** TASK INPUT follows **

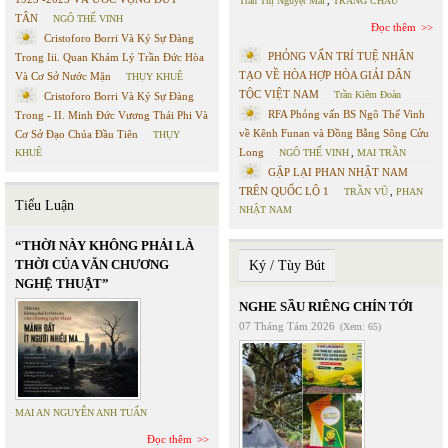
Trần Thị Nguyệt Mai
,
TRANG CHÂU
TÂN
NGÔ THẾ VINH
Đọc thêm
Cristoforo Borri Và Ký Sự Đàng
PHỎNG VẤN TRÍ TUỆ NHÂN
Trong Iii. Quan Khám Lý Trần Đức Hòa
TẠO VỀ HÒA HỢP HÒA GIẢI DÂN
Và Cơ Sở Nước Mặn
THỤY KHUÊ
TỘC VIỆT NAM
Trần Kiêm Đoàn
Cristoforo Borri Và Ký Sự Đàng
RFA Phỏng vấn BS Ngô Thế Vinh
Trong - II. Minh Đức Vương Thái Phi Và
về Kênh Funan và Đồng Bằng Sông Cửu
Cơ Sở Đạo Chúa Đầu Tiên
THỤY
Long
KHUÊ
NGÔ THẾ VINH
,
MAI TRẦN
GẶP LẠI PHAN NHẬT NAM
TRÊN QUỐC LỘ 1
TRẦN VŨ
,
PHAN
Tiểu Luận
NHẬT NAM
“THỜI NÀY KHÔNG PHẢI LÀ
THỜI CỦA VĂN CHƯƠNG
Ký / Tùy Bút
NGHỆ THUẬT”
NGHE SẦU RIÊNG CHÍN TỚI
07 Tháng Tám 2026
(Xem: 65)
MAI AN NGUYỄN ANH TUẤN
Đọc thêm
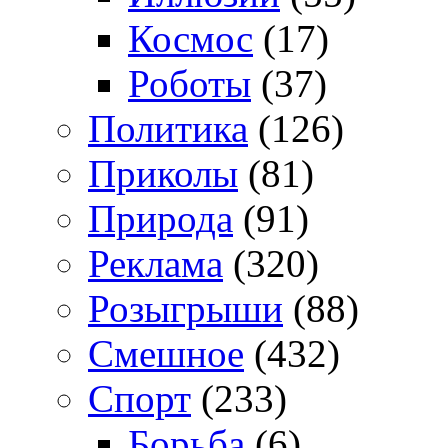
Космос
(17)
Роботы
(37)
Политика
(126)
Приколы
(81)
Природа
(91)
Реклама
(320)
Розыгрыши
(88)
Смешное
(432)
Спорт
(233)
Борьба
(6)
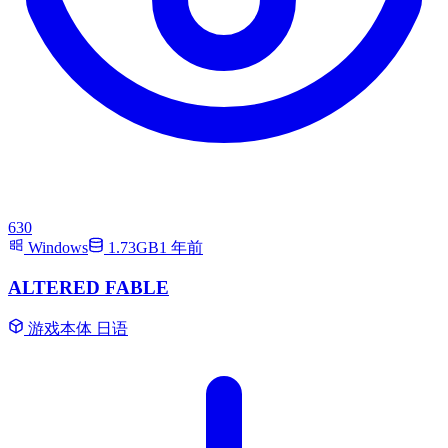
630
Windows
1.73GB
1 年前
ALTERED FABLE
游戏本体
日语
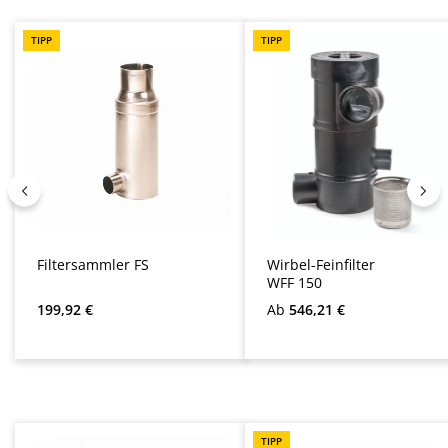
Filtersammler FS
Wirbel-Feinfilter
WFF 150
Regulärer Preis:
Regulärer Preis:
199,92 €
Ab
546,21 €
Produktgalerie überspringen
TIPP
Regenwasserwerk
Beruhigter Zulauf
Sigma
für Zisternen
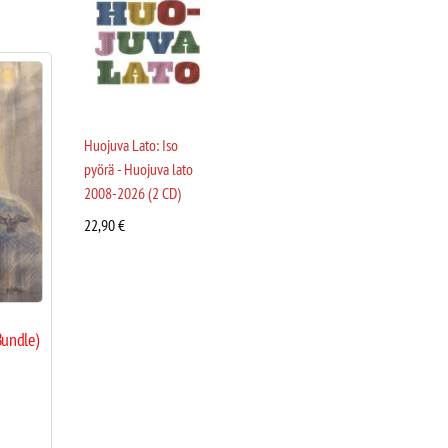
Huojuva Lato: Iso
pyörä - Huojuva lato
2008-2026 (2 CD)
22,90
€
Bundle)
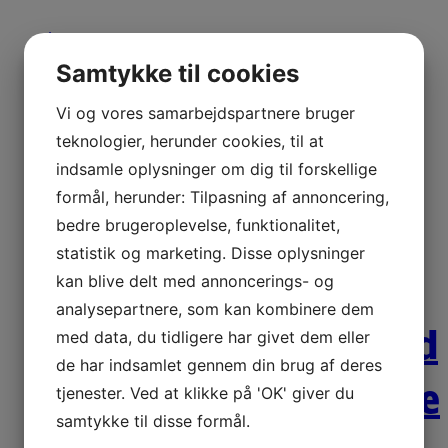
Læs mere
Samtykke til cookies
Vi og vores samarbejdspartnere bruger
GFP rutsjebane.
teknologier, herunder cookies, til at
tilpasset til bakke
indsamle oplysninger om dig til forskellige
formål, herunder: Tilpasning af annoncering,
bedre brugeroplevelse, funktionalitet,
statistik og marketing. Disse oplysninger
Læs mere
kan blive delt med annoncerings- og
analysepartnere, som kan kombinere dem
Buet rutsjebane med
med data, du tidligere har givet dem eller
de har indsamlet gennem din brug af deres
sidepaneler og bølge
tjenester. Ved at klikke på 'OK' giver du
samtykke til disse formål.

** End of TASK INPUT **

WHAT THE EXERCISE ASKS> Your job is to repeat the data exactly, leaving each picture out.

TASK OUTPUT>
Trần Thị Nguyệt Mai
,
TRANG CHÂU
TÂN
NGÔ THẾ VINH
Đọc thêm
Cristoforo Borri Và Ký Sự Đàng
PHỎNG VẤN TRÍ TUỆ NHÂN
Trong Iii. Quan Khám Lý Trần Đức Hòa
TẠO VỀ HÒA HỢP HÒA GIẢI DÂN
Và Cơ Sở Nước Mặn
THỤY KHUÊ
TỘC VIỆT NAM
Trần Kiêm Đoàn
Cristoforo Borri Và Ký Sự Đàng
RFA Phỏng vấn BS Ngô Thế Vinh
Trong - II. Minh Đức Vương Thái Phi Và
về Kênh Funan và Đồng Bằng Sông Cửu
Cơ Sở Đạo Chúa Đầu Tiên
THỤY
Long
KHUÊ
NGÔ THẾ VINH
,
MAI TRẦN
GẶP LẠI PHAN NHẬT NAM
TRÊN QUỐC LỘ 1
TRẦN VŨ
,
PHAN
Tiểu Luận
NHẬT NAM
“THỜI NÀY KHÔNG PHẢI LÀ
THỜI CỦA VĂN CHƯƠNG
Ký / Tùy Bút
NGHỆ THUẬT”
NGHE SẦU RIÊNG CHÍN TỚI
07 Tháng Tám 2026
(Xem: 65)
MAI AN NGUYỄN ANH TUẤN
Đọc thêm
Космос
(17)
Роботы
(37)
Политика
(126)
Приколы
(81)
Природа
(91)
Реклама
(320)
Розыгрыши
(88)
Смешное
(432)
Спорт
(233)
Борьба
(6)
630
Windows
1.73GB
1 年前
ALTERED FABLE
游戏本体
日语
Filtersammler FS
Wirbel-Feinfilter
WFF 150
Regulärer Preis:
Regulärer Preis:
199,92 €
Ab
546,21 €
Produktgalerie überspringen
TIPP
Regenwasserwerk
Beruhigter Zulauf
Sigma
für Zisternen
Huojuva Lato: Iso
pyörä - Huojuva lato
2008-2026 (2 CD)
22,90
€
Bundle)
Læs mere
Samtykke til cookies
Vi og vores samarbejdspartnere bruger
GFP rutsjebane.
teknologier, herunder cookies, til at
tilpasset til bakke
indsamle oplysninger om dig til forskellige
formål, herunder: Tilpasning af annoncering,
bedre brugeroplevelse, funktionalitet,
statistik og marketing. Disse oplysninger
Læs mere
kan blive delt med annoncerings- og
analysepartnere, som kan kombinere dem
Buet rutsjebane med
med data, du tidligere har givet dem eller
de har indsamlet gennem din brug af deres
sidepaneler og bølge
tjenester. Ved at klikke på 'OK' giver du
samtykke til disse formål.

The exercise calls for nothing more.